= Trecho selecionado =
..........
SINOPSE DO ENREDO - G.R.E.S. ACADÊMICOS DE VENDA NOVA


O Grêmio Recreativo Escola de Samba Acadêmicos de Venda Nova, orgulhosamente, apresenta o enredo para o seu desfile de 2016, intitulado: “Uai, Venda Nova manda queijos e beijos procês!”. Neste 12º carnaval, a nossa Escola de Samba trará mais um enredo inédito, apresentado com muita originalidade e criatividade.

Da mesa mineira para o mundo, os queijos produzidos em Minas Gerais fazem parte da nossa cultura e costumes. Quem não se lembra do queijo quente que a vovó assava no fogão? “– hummm”. E do cheirinho da gostosura, ingrediente de muitas receitas? “- Bom demais da conta, sô!!!” Porém, poucos conhecem a história dessa apreciada iguaria l’áctea, adorada pelos mineiros, que remonta há mais de 8 mil anos antes de Cristo. Neste carnaval de 2016, a Acadêmicos de Venda Nova deliciará o público com um banquete servido de muito samba, alegria, fantasia e, é claro, com o delicioso queijinho mineiro.

Leite, dádiva da natureza, matéria-prima do queijo

Generosa é a natureza que nos fornece este importante alimento que é o leite de origem animal, seja da vaca, cabra, búfala, égua, jumenta e ovelha, dentre outros mamíferos. Essa verdadeira seiva da vida, há milhares de anos, alimenta tanto os seus filhotes quanto o ser humano. Intuitivamente nos habituamos com essa bebida, que é uma das mais importantes fontes de água, minerais e gorduras, necessários ao nosso crescimento e saciedade, vitais à manutenção da vida saudável. Do seu processamento adquire-se o queijo, tema do nosso enredo. Esse alimento é um derivado do leite concentrado, obtido através da coagulação e da eliminação da parte líquida (soro). Há variedades dessa iguaria que recebem temperos e complementos diversos.
..........
= Dados fornecidos =
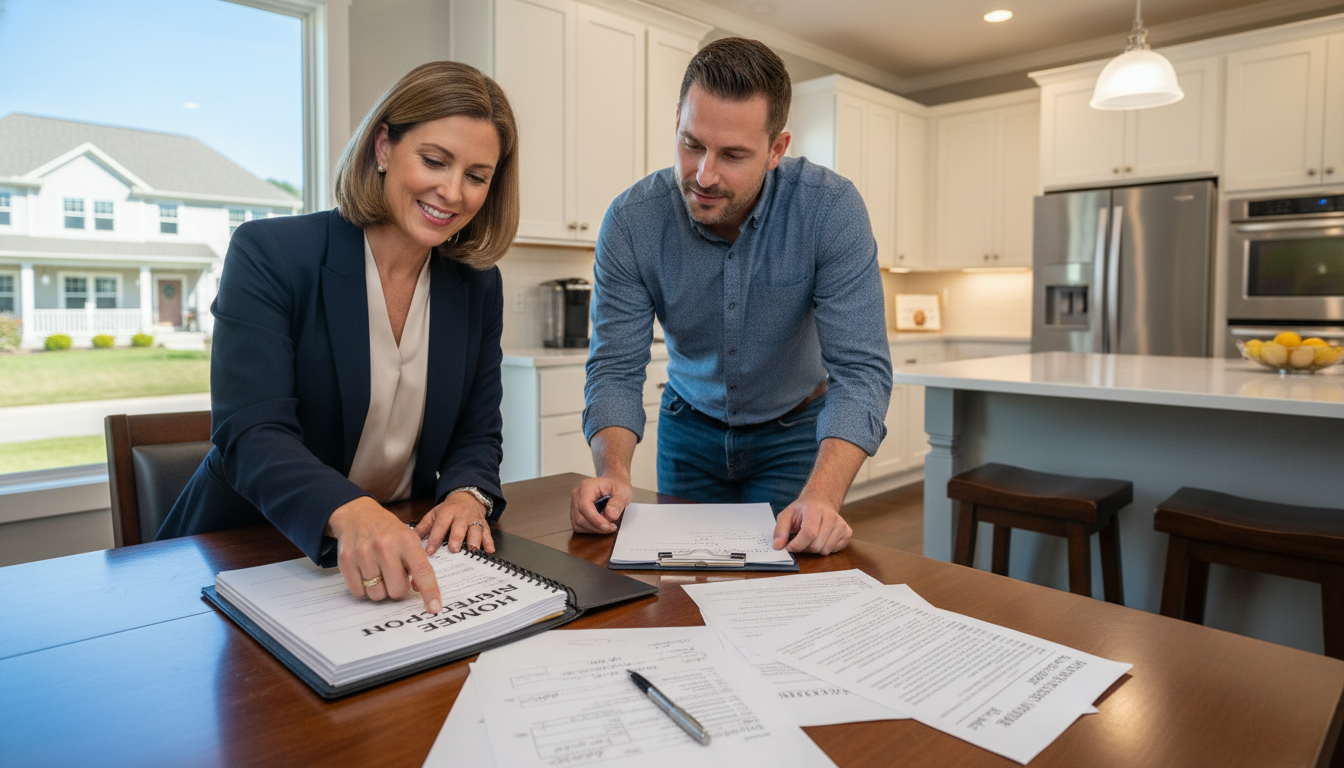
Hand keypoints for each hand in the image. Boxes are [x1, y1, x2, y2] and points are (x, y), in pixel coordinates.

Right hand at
..........
= O que se pede =
Transcreva na íntegra, sem nenhuma alteração, a sinopse do enredo da Acadêmicos de Venda Nova apresentada acima.

= Resposta a seguir =
SINOPSE DO ENREDO - G.R.E.S. ACADÊMICOS DE VENDA NOVA


O Grêmio Recreativo Escola de Samba Acadêmicos de Venda Nova, orgulhosamente, apresenta o enredo para o seu desfile de 2016, intitulado: “Uai, Venda Nova manda queijos e beijos procês!”. Neste 12º carnaval, a nossa Escola de Samba trará mais um enredo inédito, apresentado com muita originalidade e criatividade.

Da mesa mineira para o mundo, os queijos produzidos em Minas Gerais fazem parte da nossa cultura e costumes. Quem não se lembra do queijo quente que a vovó assava no fogão? “– hummm”. E do cheirinho da gostosura, ingrediente de muitas receitas? “- Bom demais da conta, sô!!!” Porém, poucos conhecem a história dessa apreciada iguaria l’áctea, adorada pelos mineiros, que remonta há mais de 8 mil anos antes de Cristo. Neste carnaval de 2016, a Acadêmicos de Venda Nova deliciará o público com um banquete servido de muito samba, alegria, fantasia e, é claro, com o delicioso queijinho mineiro.

Leite, dádiva da natureza, matéria-prima do queijo

Generosa é a natureza que nos fornece este importante alimento que é o leite de origem animal, seja da vaca, cabra, búfala, égua, jumenta e ovelha, dentre outros mamíferos. Essa verdadeira seiva da vida, há milhares de anos, alimenta tanto os seus filhotes quanto o ser humano. Intuitivamente nos habituamos com essa bebida, que é uma das mais importantes fontes de água, minerais e gorduras, necessários ao nosso crescimento e saciedade, vitais à manutenção da vida saudável. Do seu processamento adquire-se o queijo, tema do nosso enredo. Esse alimento é um derivado do leite concentrado, obtido através da coagulação e da eliminação da parte líquida (soro). Há variedades dessa iguaria que recebem temperos e complementos diversos.